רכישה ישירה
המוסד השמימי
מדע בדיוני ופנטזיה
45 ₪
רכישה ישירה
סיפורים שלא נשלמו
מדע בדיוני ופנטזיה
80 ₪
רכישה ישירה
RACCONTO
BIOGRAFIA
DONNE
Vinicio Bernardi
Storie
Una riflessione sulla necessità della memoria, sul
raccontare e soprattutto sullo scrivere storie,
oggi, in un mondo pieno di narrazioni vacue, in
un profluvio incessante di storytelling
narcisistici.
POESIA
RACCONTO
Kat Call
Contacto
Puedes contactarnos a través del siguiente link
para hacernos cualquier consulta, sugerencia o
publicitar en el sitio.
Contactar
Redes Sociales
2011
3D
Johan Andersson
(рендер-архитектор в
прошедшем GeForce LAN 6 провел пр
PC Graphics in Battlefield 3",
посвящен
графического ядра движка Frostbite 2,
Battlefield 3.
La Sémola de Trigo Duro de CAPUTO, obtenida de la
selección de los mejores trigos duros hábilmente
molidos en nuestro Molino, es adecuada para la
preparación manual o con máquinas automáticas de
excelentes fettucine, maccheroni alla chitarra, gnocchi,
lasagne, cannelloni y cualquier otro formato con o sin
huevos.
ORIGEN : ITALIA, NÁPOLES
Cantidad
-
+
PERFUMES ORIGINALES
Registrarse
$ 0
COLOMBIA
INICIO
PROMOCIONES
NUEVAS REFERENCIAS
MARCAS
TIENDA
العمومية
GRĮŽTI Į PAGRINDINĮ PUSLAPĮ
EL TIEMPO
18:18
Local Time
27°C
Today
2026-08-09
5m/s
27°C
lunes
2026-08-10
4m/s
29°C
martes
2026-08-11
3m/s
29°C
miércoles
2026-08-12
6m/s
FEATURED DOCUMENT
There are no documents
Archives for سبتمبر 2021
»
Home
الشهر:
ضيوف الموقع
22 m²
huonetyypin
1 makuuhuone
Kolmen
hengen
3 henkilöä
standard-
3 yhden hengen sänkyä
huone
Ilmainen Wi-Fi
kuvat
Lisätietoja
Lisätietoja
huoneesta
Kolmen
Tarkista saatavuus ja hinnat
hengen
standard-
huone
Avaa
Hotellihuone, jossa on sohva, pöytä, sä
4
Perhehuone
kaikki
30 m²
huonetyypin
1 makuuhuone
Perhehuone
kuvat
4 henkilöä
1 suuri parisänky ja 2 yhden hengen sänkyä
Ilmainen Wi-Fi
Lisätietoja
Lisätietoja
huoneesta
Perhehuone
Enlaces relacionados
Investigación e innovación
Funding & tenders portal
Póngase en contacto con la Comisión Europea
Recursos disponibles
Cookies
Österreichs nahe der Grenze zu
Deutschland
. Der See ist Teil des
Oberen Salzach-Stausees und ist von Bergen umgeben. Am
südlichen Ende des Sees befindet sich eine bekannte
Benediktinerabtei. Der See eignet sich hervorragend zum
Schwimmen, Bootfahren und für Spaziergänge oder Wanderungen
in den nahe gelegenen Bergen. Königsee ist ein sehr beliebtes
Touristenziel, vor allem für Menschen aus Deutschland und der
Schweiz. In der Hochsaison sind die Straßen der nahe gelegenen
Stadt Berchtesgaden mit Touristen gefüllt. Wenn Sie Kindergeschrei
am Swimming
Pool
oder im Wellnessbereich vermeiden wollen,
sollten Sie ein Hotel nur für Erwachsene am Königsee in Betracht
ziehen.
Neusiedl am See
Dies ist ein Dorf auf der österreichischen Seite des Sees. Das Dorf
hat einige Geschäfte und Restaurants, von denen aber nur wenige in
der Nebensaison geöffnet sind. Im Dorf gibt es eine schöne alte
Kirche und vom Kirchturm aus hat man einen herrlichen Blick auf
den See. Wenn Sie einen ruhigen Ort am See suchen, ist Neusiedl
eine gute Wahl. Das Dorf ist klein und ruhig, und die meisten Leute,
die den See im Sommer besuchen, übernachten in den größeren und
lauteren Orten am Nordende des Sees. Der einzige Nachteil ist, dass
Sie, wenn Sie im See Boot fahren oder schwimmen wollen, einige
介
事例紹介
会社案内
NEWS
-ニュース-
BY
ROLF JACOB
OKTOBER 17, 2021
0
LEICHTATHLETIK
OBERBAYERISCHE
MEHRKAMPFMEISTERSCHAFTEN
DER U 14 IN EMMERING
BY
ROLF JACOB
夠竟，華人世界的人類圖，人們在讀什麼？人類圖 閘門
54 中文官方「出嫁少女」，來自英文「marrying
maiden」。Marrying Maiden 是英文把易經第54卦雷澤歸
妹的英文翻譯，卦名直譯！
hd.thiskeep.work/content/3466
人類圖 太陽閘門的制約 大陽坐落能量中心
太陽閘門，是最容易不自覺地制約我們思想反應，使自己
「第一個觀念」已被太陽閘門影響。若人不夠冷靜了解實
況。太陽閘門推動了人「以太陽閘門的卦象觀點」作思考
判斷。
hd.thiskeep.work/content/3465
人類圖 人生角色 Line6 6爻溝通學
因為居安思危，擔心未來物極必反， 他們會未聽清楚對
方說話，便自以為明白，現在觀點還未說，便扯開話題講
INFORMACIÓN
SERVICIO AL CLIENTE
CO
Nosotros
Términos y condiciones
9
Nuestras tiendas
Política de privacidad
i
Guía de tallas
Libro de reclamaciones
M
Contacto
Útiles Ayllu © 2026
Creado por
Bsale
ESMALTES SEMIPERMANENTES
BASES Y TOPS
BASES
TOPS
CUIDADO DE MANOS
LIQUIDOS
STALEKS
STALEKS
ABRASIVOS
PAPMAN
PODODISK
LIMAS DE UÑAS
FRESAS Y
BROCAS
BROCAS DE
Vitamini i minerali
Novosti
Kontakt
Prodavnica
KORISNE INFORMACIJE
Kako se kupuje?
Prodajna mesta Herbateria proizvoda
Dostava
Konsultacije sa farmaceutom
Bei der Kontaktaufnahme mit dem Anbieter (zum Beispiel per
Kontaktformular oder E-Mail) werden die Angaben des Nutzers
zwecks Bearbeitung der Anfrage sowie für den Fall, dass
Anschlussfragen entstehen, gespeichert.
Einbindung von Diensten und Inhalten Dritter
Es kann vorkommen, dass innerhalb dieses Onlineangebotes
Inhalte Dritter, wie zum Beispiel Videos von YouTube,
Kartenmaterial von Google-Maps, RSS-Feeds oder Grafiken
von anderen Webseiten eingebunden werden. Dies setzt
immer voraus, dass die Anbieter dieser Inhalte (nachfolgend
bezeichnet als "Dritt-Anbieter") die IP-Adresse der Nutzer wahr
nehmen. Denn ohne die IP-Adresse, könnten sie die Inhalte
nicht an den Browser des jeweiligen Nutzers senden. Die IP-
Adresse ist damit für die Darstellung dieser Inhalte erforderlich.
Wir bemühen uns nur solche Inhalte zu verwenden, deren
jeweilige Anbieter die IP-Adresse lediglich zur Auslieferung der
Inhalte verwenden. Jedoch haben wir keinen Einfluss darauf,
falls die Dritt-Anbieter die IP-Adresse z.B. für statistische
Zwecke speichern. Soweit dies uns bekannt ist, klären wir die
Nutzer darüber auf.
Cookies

++++++

PROBLEM TO WORK ON: Would you print each line of the listing again, unaltered?

YOUR RESPONSE:
רכישה ישירה
המוסד השמימי
מדע בדיוני ופנטזיה
45 ₪
רכישה ישירה
סיפורים שלא נשלמו
מדע בדיוני ופנטזיה
80 ₪
רכישה ישירה
RACCONTO
BIOGRAFIA
DONNE
Vinicio Bernardi
Storie
Una riflessione sulla necessità della memoria, sul
raccontare e soprattutto sullo scrivere storie,
oggi, in un mondo pieno di narrazioni vacue, in
un profluvio incessante di storytelling
narcisistici.
POESIA
RACCONTO
Kat Call
Contacto
Puedes contactarnos a través del siguiente link
para hacernos cualquier consulta, sugerencia o
publicitar en el sitio.
Contactar
Redes Sociales
2011
3D
Johan Andersson
(рендер-архитектор в
прошедшем GeForce LAN 6 провел пр
PC Graphics in Battlefield 3",
посвящен
графического ядра движка Frostbite 2,
Battlefield 3.
La Sémola de Trigo Duro de CAPUTO, obtenida de la
selección de los mejores trigos duros hábilmente
molidos en nuestro Molino, es adecuada para la
preparación manual o con máquinas automáticas de
excelentes fettucine, maccheroni alla chitarra, gnocchi,
lasagne, cannelloni y cualquier otro formato con o sin
huevos.
ORIGEN : ITALIA, NÁPOLES
Cantidad
-
+
PERFUMES ORIGINALES
Registrarse
$ 0
COLOMBIA
INICIO
PROMOCIONES
NUEVAS REFERENCIAS
MARCAS
TIENDA
العمومية
GRĮŽTI Į PAGRINDINĮ PUSLAPĮ
EL TIEMPO
18:18
Local Time
27°C
Today
2026-08-09
5m/s
27°C
lunes
2026-08-10
4m/s
29°C
martes
2026-08-11
3m/s
29°C
miércoles
2026-08-12
6m/s
FEATURED DOCUMENT
There are no documents
Archives for سبتمبر 2021
»
Home
الشهر:
ضيوف الموقع
22 m²
huonetyypin
1 makuuhuone
Kolmen
hengen
3 henkilöä
standard-
3 yhden hengen sänkyä
huone
Ilmainen Wi-Fi
kuvat
Lisätietoja
Lisätietoja
huoneesta
Kolmen
Tarkista saatavuus ja hinnat
hengen
standard-
huone
Avaa
Hotellihuone, jossa on sohva, pöytä, sä
4
Perhehuone
kaikki
30 m²
huonetyypin
1 makuuhuone
Perhehuone
kuvat
4 henkilöä
1 suuri parisänky ja 2 yhden hengen sänkyä
Ilmainen Wi-Fi
Lisätietoja
Lisätietoja
huoneesta
Perhehuone
Enlaces relacionados
Investigación e innovación
Funding & tenders portal
Póngase en contacto con la Comisión Europea
Recursos disponibles
Cookies
Österreichs nahe der Grenze zu
Deutschland
. Der See ist Teil des
Oberen Salzach-Stausees und ist von Bergen umgeben. Am
südlichen Ende des Sees befindet sich eine bekannte
Benediktinerabtei. Der See eignet sich hervorragend zum
Schwimmen, Bootfahren und für Spaziergänge oder Wanderungen
in den nahe gelegenen Bergen. Königsee ist ein sehr beliebtes
Touristenziel, vor allem für Menschen aus Deutschland und der
Schweiz. In der Hochsaison sind die Straßen der nahe gelegenen
Stadt Berchtesgaden mit Touristen gefüllt. Wenn Sie Kindergeschrei
am Swimming
Pool
oder im Wellnessbereich vermeiden wollen,
sollten Sie ein Hotel nur für Erwachsene am Königsee in Betracht
ziehen.
Neusiedl am See
Dies ist ein Dorf auf der österreichischen Seite des Sees. Das Dorf
hat einige Geschäfte und Restaurants, von denen aber nur wenige in
der Nebensaison geöffnet sind. Im Dorf gibt es eine schöne alte
Kirche und vom Kirchturm aus hat man einen herrlichen Blick auf
den See. Wenn Sie einen ruhigen Ort am See suchen, ist Neusiedl
eine gute Wahl. Das Dorf ist klein und ruhig, und die meisten Leute,
die den See im Sommer besuchen, übernachten in den größeren und
lauteren Orten am Nordende des Sees. Der einzige Nachteil ist, dass
Sie, wenn Sie im See Boot fahren oder schwimmen wollen, einige
介
事例紹介
会社案内
NEWS
-ニュース-
BY
ROLF JACOB
OKTOBER 17, 2021
0
LEICHTATHLETIK
OBERBAYERISCHE
MEHRKAMPFMEISTERSCHAFTEN
DER U 14 IN EMMERING
BY
ROLF JACOB
夠竟，華人世界的人類圖，人們在讀什麼？人類圖 閘門
54 中文官方「出嫁少女」，來自英文「marrying
maiden」。Marrying Maiden 是英文把易經第54卦雷澤歸
妹的英文翻譯，卦名直譯！
hd.thiskeep.work/content/3466
人類圖 太陽閘門的制約 大陽坐落能量中心
太陽閘門，是最容易不自覺地制約我們思想反應，使自己
「第一個觀念」已被太陽閘門影響。若人不夠冷靜了解實
況。太陽閘門推動了人「以太陽閘門的卦象觀點」作思考
判斷。
hd.thiskeep.work/content/3465
人類圖 人生角色 Line6 6爻溝通學
因為居安思危，擔心未來物極必反， 他們會未聽清楚對
方說話，便自以為明白，現在觀點還未說，便扯開話題講
INFORMACIÓN
SERVICIO AL CLIENTE
CO
Nosotros
Términos y condiciones
9
Nuestras tiendas
Política de privacidad
i
Guía de tallas
Libro de reclamaciones
M
Contacto
Útiles Ayllu © 2026
Creado por
Bsale
ESMALTES SEMIPERMANENTES
BASES Y TOPS
BASES
TOPS
CUIDADO DE MANOS
LIQUIDOS
STALEKS
STALEKS
ABRASIVOS
PAPMAN
PODODISK
LIMAS DE UÑAS
FRESAS Y
BROCAS
BROCAS DE
Vitamini i minerali
Novosti
Kontakt
Prodavnica
KORISNE INFORMACIJE
Kako se kupuje?
Prodajna mesta Herbateria proizvoda
Dostava
Konsultacije sa farmaceutom
Bei der Kontaktaufnahme mit dem Anbieter (zum Beispiel per
Kontaktformular oder E-Mail) werden die Angaben des Nutzers
zwecks Bearbeitung der Anfrage sowie für den Fall, dass
Anschlussfragen entstehen, gespeichert.
Einbindung von Diensten und Inhalten Dritter
Es kann vorkommen, dass innerhalb dieses Onlineangebotes
Inhalte Dritter, wie zum Beispiel Videos von YouTube,
Kartenmaterial von Google-Maps, RSS-Feeds oder Grafiken
von anderen Webseiten eingebunden werden. Dies setzt
immer voraus, dass die Anbieter dieser Inhalte (nachfolgend
bezeichnet als "Dritt-Anbieter") die IP-Adresse der Nutzer wahr
nehmen. Denn ohne die IP-Adresse, könnten sie die Inhalte
nicht an den Browser des jeweiligen Nutzers senden. Die IP-
Adresse ist damit für die Darstellung dieser Inhalte erforderlich.
Wir bemühen uns nur solche Inhalte zu verwenden, deren
jeweilige Anbieter die IP-Adresse lediglich zur Auslieferung der
Inhalte verwenden. Jedoch haben wir keinen Einfluss darauf,
falls die Dritt-Anbieter die IP-Adresse z.B. für statistische
Zwecke speichern. Soweit dies uns bekannt ist, klären wir die
Nutzer darüber auf.
Cookies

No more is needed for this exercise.